What do we do without water? What happens when a city is unable to pump water for its residents? It seems an unlikely scenario for those of us who do not have to give a second thought to getting running water either at home or work.
However, for 3 million people in Harbin, Heilongjiang Province, the stopping of the city's water supply presented them with this nightmare problem.
The announcement was a shock to local residents, even though the municipal government at the same time outlined measures to guarantee enough bottled water at supermarkets, and made all wells across the city available for civil use.
Photos showed supermarket shelves empty of bottled water and residents carrying it home on their bicycles. Reports say that all drinks have sold out in some supermarkets.
The announcement by the local municipal government cited the possible contamination of water in the upper reaches of the Songhuajiang River in the next couple of days as the main reason for the water supply stoppage.
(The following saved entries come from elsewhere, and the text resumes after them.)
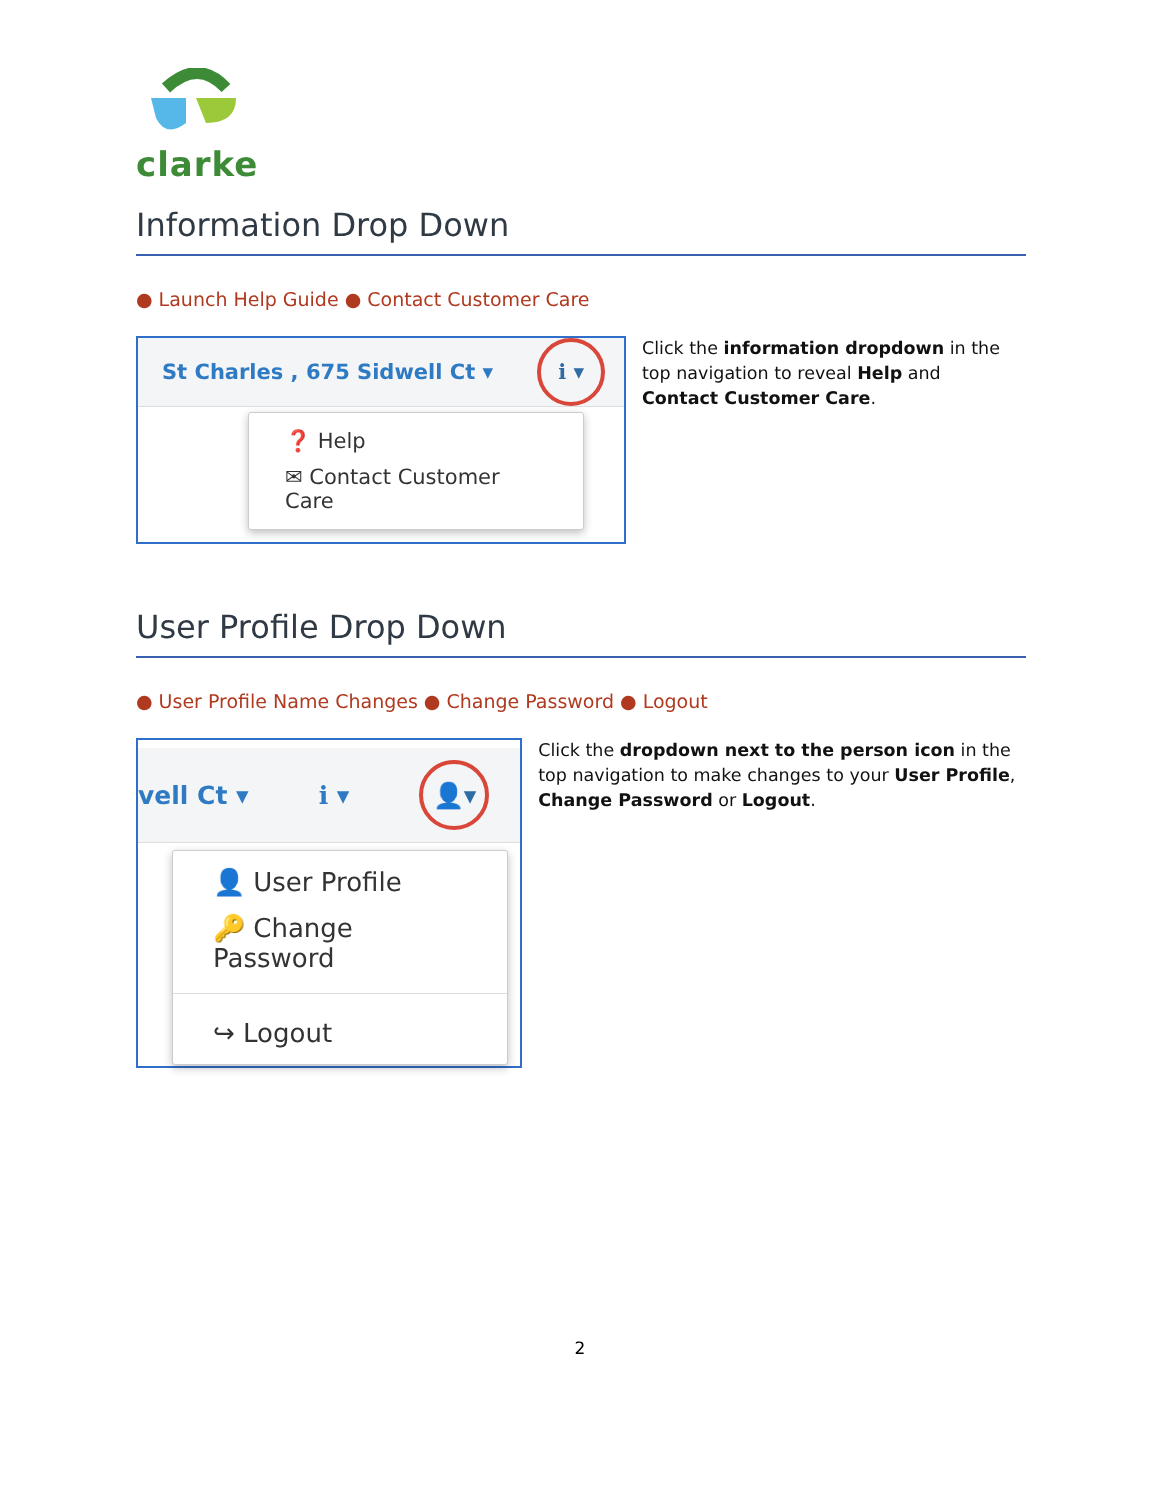clarke
Information Drop Down
● Launch Help Guide ● Contact Customer Care
St Charles , 675 Sidwell Ct ▾ ℹ ▾
❓ Help
✉ Contact Customer Care
Click the information dropdown in the top navigation to reveal Help and Contact Customer Care.
User Profile Drop Down
● User Profile Name Changes ● Change Password ● Logout
vell Ct ▾ ℹ ▾ 👤▾
👤 User Profile
🔑 Change Password
↪ Logout
Click the dropdown next to the person icon in the top navigation to make changes to your User Profile, Change Password or Logout.
2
A chemical plant explosion in the upper reaches of the river a week ago may have polluted the water, though water near the city has not been contaminated so far, the announcement said.
Whatever the cause of the water supply stoppage, we have enough reason to believe that no one in the city will die of thirst or even suffer from dehydration.
But residents' normal lives will undoubtedly be affected. The municipal education commission has already announced that primary and middle school students would stop going to school from November 24-29. Among other things, residents will not be able to bathe.
The possibility that the water has been contaminated by the chemical plant explosion has not been ruled out. This begs the question: What can we do to better prepare ourselves in case of an emergency such as a factory explosion?
There is always the possibility that any explosion and leakage of poisonous gas or liquid like the one last week will impact the environment and water of the surrounding area. We say preparedness averts peril. It should not be hard for authorities in charge to take into consideration the possible consequences should an accident happen. If the location of the factory had been away from the source of the river, millions of Harbin residents would not have been inconvenienced.
However, this lack of preparedness and foresight has become a frequent occurrence.
This reminds us of another possible water crisis, of an even larger scale. Most Chinese cities in the north are haunted by chronic water shortages. Projects like water diversion from the south or from the Yellow River have been launched to quench the thirst of these cities.
What if the rivers in the south do not have enough water for us to borrow when the diversion project is completed? Borrowing water from the south should be just one of the solutions to the problem. We should never put all our eggs into one basket.
What then are the other options? The authorities have repeatedly urged citizens to conserve water. But it is the responsibility of the authorities to spend money on water-saving facilities.
For example, if we had complete sewage treatment facilities installed and were able to treat 80 percent of the waste water in the northern cities, and then we used the treated liquid to water flowers, wash cars and for industrial purposes, it is unlikely we would have felt such an urgent need to launch these money-guzzling water diversion projects.
We sincerely hope that water supply will soon resume in Harbin, and we also expect that decision-makers at various levels take all precautions possible to avert any peril before they pose real danger to residents.